Fractionation of silver isotopes in native silver explained by redox reactions

Abstract

Scant data exist on the silver isotope composition of native silver specimens because of the relative newness of the technique. This study increases the published dataset by an order of magnitude and presents 80 silver new isotope analyses from native silver originating from a diverse set of worldwide deposits (8 deposit types, 33 mining districts in five continents). The measured isotopic range (defined as δ109Ag/107Ag in per mil units compared to NIST 978 Ag isotope standard) is +2.1 to −0.86‰ (2σ errors less than 0.015); with no apparent systematic correlations to date with deposit type or even within districts. Importantly, the data centering on 0‰ all come from high temperature hypogene/primary deposits whereas flanking and overlapping data represent secondary supergene deposits.
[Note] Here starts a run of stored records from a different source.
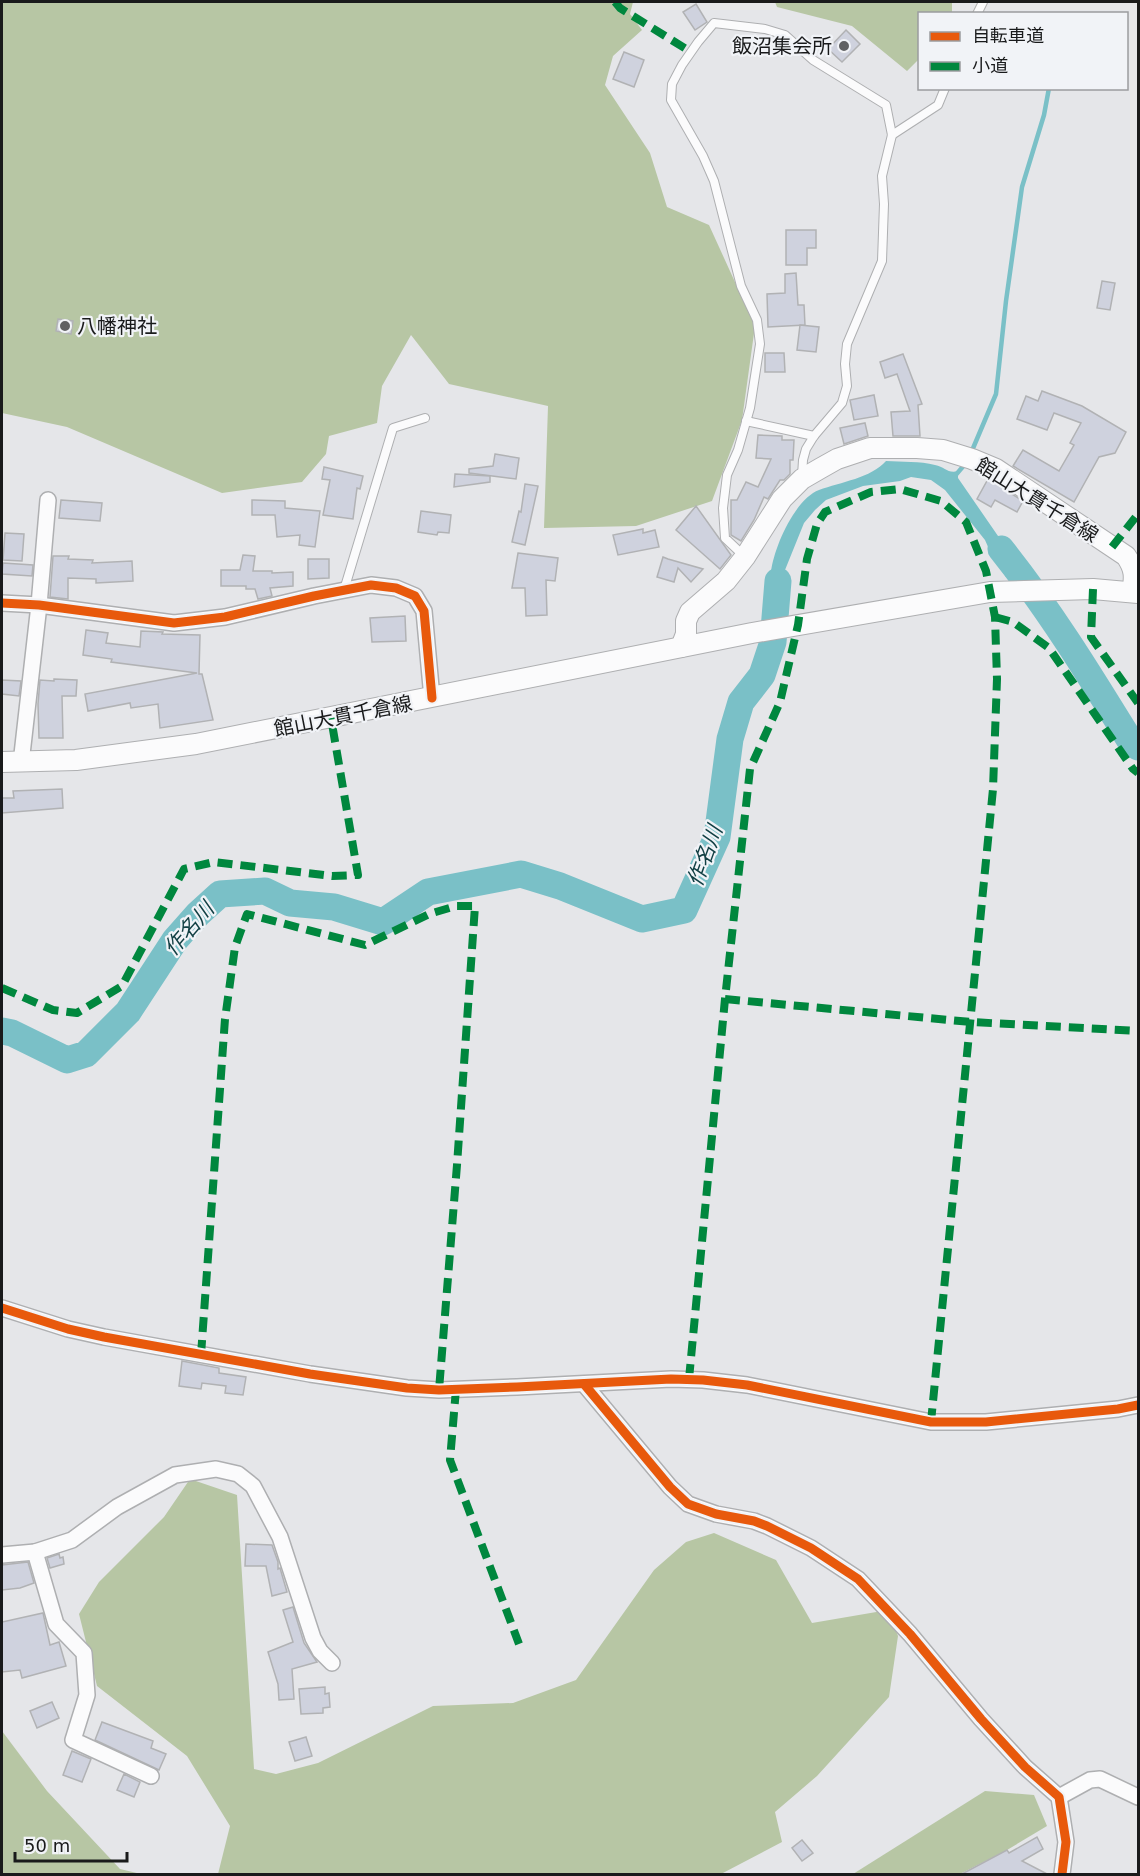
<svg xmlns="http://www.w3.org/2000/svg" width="1140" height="1876" font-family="'DejaVu Sans','Noto Sans JP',sans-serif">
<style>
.forest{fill:#b7c6a4}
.water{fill:#7ac0c7}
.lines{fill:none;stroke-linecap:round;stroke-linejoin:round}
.stream{stroke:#7ac0c7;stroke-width:4.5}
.river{stroke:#7ac0c7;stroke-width:27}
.building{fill:#cfd2de;stroke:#b1b2b4;stroke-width:1.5}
.service-casing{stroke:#aeafb1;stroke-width:10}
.minor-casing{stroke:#aeafb1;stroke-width:18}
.secondary-casing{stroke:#aeafb1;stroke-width:22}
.service{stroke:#fbfbfc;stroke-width:8}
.minor{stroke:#fbfbfc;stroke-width:15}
.secondary{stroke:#fbfbfc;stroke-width:20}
.quiet{stroke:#00873e;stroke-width:8;stroke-dasharray:15 8;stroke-linecap:butt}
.cycleway-casing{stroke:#f1f3f7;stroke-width:13}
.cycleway{stroke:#e8590c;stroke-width:9}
.poi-dot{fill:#606163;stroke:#f1f3f7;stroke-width:2}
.labels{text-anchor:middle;stroke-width:4.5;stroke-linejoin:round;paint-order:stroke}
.poi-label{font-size:20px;fill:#191a1b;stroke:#f1f3f7;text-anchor:end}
.street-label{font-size:20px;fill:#191a1b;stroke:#f1f3f7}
.water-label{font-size:21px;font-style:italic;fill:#124044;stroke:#f1f3f7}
</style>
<rect width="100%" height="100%" fill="#e5e6e9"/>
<g class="forest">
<polygon points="2,2 633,2 630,14 642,30 613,56 605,85 650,153 667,207 709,225 755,326 742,420 712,501 636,526 544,528 548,406 449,384 411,335 382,386 377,423 329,436 326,454 302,482 222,493 67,427 2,413"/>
<polygon points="775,2 952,2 952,13 920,14 919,59 907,71 852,26 777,7"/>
<polygon points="190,1479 237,1495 254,1769 276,1774 318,1763 433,1706 513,1703 576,1680 654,1570 686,1542 714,1533 776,1560 812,1623 888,1610 898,1636 889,1697 817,1776 775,1812 782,1842 721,1874 218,1874 230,1826 187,1756 97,1686 79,1614 99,1582 164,1517"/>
<polygon points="2,1731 47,1791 120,1869 141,1874 2,1874"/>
<polygon points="985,1791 1034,1795 1047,1826 1007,1850 960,1874 853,1874"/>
</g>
<path class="water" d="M886 461C902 462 920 461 935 465 945 467 948 474 958 471V478L1007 549 1010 552 1016 553 1032 576 1006 577 993 558 985 540 945 490 931 480 911 477 900 481 863 486 826 500 815 510 804 523 785 570 782 615 767 618C769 602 769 587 771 572 774 547 795 499 819 490 841 482 871 478 886 461Z"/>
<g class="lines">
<g class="stream">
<polyline points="971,453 996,394 1006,301 1022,187 1044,115 1049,88"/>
<polyline points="954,477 966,463"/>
</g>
<g class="river">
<path d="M1001 549C1049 609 1089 674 1129 739L1138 747"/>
<polyline points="2,1031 12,1033 67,1060 86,1054 128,1012 175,940 198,914 220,894 265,891 290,903 334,907 383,922 428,892 521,874 560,886 642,919 684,910 717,837 730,739 741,702 762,675 773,642 778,581"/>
</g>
</g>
<g class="building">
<polygon points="696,4 707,22 695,30 683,12"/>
<polygon points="846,30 860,44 842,62 828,49"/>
<polygon points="624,52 644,60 634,87 613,79"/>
<polygon points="786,230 816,230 816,248 807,248 807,265 786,265"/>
<polygon points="796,273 798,305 804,305 805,325 768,327 767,294 785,293 785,274"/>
<polygon points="1102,281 1115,283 1110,310 1097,308"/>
<polygon points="58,319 73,321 71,334 56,331"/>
<polygon points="800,325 819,327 816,352 797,350"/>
<polygon points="765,353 784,353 785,372 765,372"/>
<polygon points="903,354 922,404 918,405 920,436 893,436 891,412 910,411 897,374 885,378 880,362"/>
<polygon points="1042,391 1082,406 1126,432 1115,453 1099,457 1074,502 1013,466 1023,450 1059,471 1074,445 1070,443 1081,423 1054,413 1047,430 1017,419 1026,396 1038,401"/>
<polygon points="874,395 878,416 854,420 850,400"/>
<polygon points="865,423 868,436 844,444 840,428"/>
<polygon points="758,435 782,436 782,440 794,440 793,460 790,460 790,474 784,480 780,480 768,499 764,497 754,520 741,541 731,535 731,500 737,500 746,482 758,487 771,459 756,458"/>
<polygon points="495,454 519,458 516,479 469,473 469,469 493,466"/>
<polygon points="324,467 363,476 360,489 357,488 353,519 323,515 330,480 322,479"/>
<polygon points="455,474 490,476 490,482 454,487"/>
<polygon points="988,479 1023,501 1017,512 995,500 991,507 977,499"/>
<polygon points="525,484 538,486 525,545 512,542 519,511 521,512"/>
<polygon points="61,500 102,503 100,521 59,518"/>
<polygon points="252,500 285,501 285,508 320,511 315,547 299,545 300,535 277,537 275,515 252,515"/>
<polygon points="696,506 731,555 720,569 676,530"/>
<polygon points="421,511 451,515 449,533 438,532 437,535 418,532"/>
<polygon points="643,529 643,533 655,530 659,547 618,555 613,535"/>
<polygon points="5,533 24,534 22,561 3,560"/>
<polygon points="518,553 558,558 555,581 546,580 547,615 526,616 525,588 512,588"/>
<polygon points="243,555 255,556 253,571 272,571 272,573 293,572 293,586 270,588 272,596 258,599 255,589 246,589 246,586 221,586 221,570 240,570"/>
<polygon points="53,556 69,556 68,559 93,560 92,563 132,561 133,581 96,583 96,579 68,578 68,599 50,597"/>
<polygon points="663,557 668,559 703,569 691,582 678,568 674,582 657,577"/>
<polygon points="308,559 329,559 329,578 308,579"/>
<polygon points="3,563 33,565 32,576 2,574"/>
<polygon points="405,616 406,641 372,642 370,618"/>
<polygon points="86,630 108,633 106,643 140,647 141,631 163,632 162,634 200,635 199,674 202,674 213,720 160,728 158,704 131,708 130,703 88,711 85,694 197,673 111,662 112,659 83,655"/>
<polygon points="54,679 77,680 76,696 62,696 63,738 39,738 38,704 40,680 54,681"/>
<polygon points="2,680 21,681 19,696 2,694"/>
<polygon points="62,789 63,808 2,813 2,798 14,798 13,791"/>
<polygon points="182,1361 219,1368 219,1373 246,1377 243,1395 225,1393 226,1386 202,1383 201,1389 179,1386"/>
<polygon points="246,1544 272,1545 278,1562 278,1569 280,1568 287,1592 272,1596 266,1566 245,1566"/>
<polygon points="59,1554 60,1558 63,1557 64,1564 50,1568 47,1558"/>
<polygon points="28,1562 34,1583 20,1588 2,1590 2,1565"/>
<polygon points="293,1607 304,1643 317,1662 292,1669 294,1699 279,1700 278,1684 268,1652 293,1642 283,1610"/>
<polygon points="43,1613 50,1645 59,1642 66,1666 22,1678 20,1670 2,1672 2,1622"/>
<polygon points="325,1687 325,1694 329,1693 330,1707 323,1708 323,1713 301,1714 299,1689"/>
<polygon points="52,1702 59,1718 37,1728 30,1711"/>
<polygon points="102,1722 153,1741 151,1748 166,1754 159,1770 95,1740"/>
<polygon points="306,1737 312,1756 295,1761 289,1742"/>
<polygon points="72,1751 91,1759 82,1782 63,1775"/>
<polygon points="124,1774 140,1782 134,1797 117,1790"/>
<polygon points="1037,1837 1043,1849 1022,1861 1049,1875 960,1875 1007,1850 1009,1853"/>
<polygon points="802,1840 813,1853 802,1861 792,1848"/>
</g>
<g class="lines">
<g class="service-casing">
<g id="service">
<polyline points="977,14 983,2"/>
<polyline points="892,135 938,105 945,88"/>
<polyline points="746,421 814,436"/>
<polyline points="744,556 725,538 723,508 727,475 738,450 750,408 760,344 757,320 741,286 714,181 703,156 671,100 672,84 682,65 698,42 714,23 765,29 785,35 813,60 886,105 892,135 882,176 884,204 882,261 847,344 845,364 847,386 842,403 814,436 806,449 803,460 802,476"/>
<polyline points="344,590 393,428 425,418"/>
</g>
</g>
<g class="minor-casing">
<g id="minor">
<polyline points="2,603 39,605 174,623 225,617 314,596 371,585 396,588 415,596 424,611 432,698"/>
<polyline points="21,763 39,605 48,500"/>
<polyline points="2,1308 68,1329 104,1337 310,1374 407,1388 439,1390 517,1387 671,1379 703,1380 747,1385 931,1422 986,1422 1118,1409 1138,1405"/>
<polyline points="584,1384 670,1487 688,1504 716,1514 754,1521 767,1526 811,1548 858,1579 910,1634 981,1719 1025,1767 1059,1797 1066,1842 1062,1874"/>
<polyline points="35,1552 56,1624 84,1653 87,1695 73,1740 151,1776"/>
<polyline points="2,1555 35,1552 72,1540 117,1507 175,1475 216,1469 238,1474 253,1486 280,1537 313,1638 320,1651 332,1663"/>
<polyline points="1059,1797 1090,1780 1100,1779 1138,1797"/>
</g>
</g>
<g class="secondary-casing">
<g id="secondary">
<path d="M681 647 686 634V621L690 612 726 581 745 557 782 499 802 479 821 468 837 459 870 448H917L943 450 972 459 996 469 1126 556C1135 569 1135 577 1132 592"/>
<polyline points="2,762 76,760 196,744 752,633 990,592 1093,589 1138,593"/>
</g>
</g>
<use href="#service" class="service"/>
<use href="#minor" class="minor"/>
<use href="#secondary" class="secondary"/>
<g class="quiet">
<polyline points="615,2 620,8 691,52"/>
<polyline points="1112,547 1138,514"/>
<polyline points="1093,589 1091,637 1138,703"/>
<polyline points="995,617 1013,622 1049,648 1133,769 1138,773"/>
<polyline points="2,988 53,1010 77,1013 122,986 184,869 214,862 332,876 358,875 331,718"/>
<polyline points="725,999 971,1022 1138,1031"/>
<polyline points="201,1355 225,1019 235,947 247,914 365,945 429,914 456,906 475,906 457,1165 439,1390"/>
<polyline points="689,1379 725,999 750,769 780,702 798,625 807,559 817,524 825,512 871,492 900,489 941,501 966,522 986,571 995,617 997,679 993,789 931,1422"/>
<polyline points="456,1389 450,1460 519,1644"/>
</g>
<g class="cycleway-casing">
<g id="cycleway">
<polyline points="2,603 39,605 174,623 225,617 314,596 371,585 396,588 415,596 424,611 432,698"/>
<polyline points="2,1308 68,1329 104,1337 310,1374 407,1388 439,1390 517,1387 671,1379 703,1380 747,1385 931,1422 986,1422 1118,1409 1138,1405"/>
<polyline points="584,1384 670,1487 688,1504 716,1514 754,1521 767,1526 811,1548 858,1579 910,1634 981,1719 1025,1767 1059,1797 1066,1842 1062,1874"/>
</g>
</g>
<use href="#cycleway" class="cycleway"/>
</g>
<g class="poi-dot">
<circle cx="844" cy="46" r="6"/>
<circle cx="65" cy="326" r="6"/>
</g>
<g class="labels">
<g class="poi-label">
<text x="832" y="53">飯沼集会所</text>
<text x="77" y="333" text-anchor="start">八幡神社</text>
</g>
<g class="street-label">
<text transform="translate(1037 500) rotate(32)" y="7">館山大貫千倉線</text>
<text transform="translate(343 716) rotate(-11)" y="7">館山大貫千倉線</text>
</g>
<g class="water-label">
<text transform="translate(705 856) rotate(-70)" y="7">作名川</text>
<text transform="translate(189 929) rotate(-49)" y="7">作名川</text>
</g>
</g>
<rect width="1140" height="1876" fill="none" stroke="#191a1b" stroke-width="6"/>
<rect x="918" y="12" width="210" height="78" fill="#f1f3f7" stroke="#9b9c9f" stroke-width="1.5"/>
<rect x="930" y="32" width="30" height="9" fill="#e8590c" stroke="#9b9c9f" stroke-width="1.5"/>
<text x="972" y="42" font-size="18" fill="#191a1b">自転車道</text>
<rect x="930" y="62" width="30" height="9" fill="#00873e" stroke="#9b9c9f" stroke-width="1.5"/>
<text x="972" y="72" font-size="18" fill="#191a1b">小道</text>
<path d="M15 1852v9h112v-9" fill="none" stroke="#191a1b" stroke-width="3"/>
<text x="24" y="1852" font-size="18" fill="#191a1b" stroke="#f1f3f7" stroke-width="4.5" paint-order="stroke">50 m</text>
</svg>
To investigate the causes for the more fractionated values, several laboratory experiments involving oxidation of silver from natural specimens of Ag-rich sulfides and precipitation and adsorption of silver onto reagent grade MnO2 and FeOOH were conducted. Simple leach experiments demonstrate little Ag isotope fractionation occurred through oxidation of Ag from native Ag (Δsolution-native109Ag = 0.12‰). In contrast, significant fractionation occurred through precipitation of native Ag onto MnO2 (up to Δsolution-MnO2109Ag = 0.68‰, or 0.3amu). Adsorption of silver onto the MnO2 and FeOOH did not produce as large fractionation as precipitation (mean value of Δsolution-MnO2109Ag = 0.10‰). The most likely cause for the isotopic variations seen relates to redox effects such as the reduction of silver from Ag (I) to Ag° that occurs during precipitation onto the mineral surface. Since many Ag deposits have halos dominated by MnO2 and FeOOH phases, potential may exist for the silver isotope composition of ores and surrounding geochemical haloes to be used to better understand ore genesis and potential exploration applications. Aside from the Mn oxides, surface fluid silver isotope compositions might provide information about geochemical reactions relevant to both environmental and hydrometallurgical applications.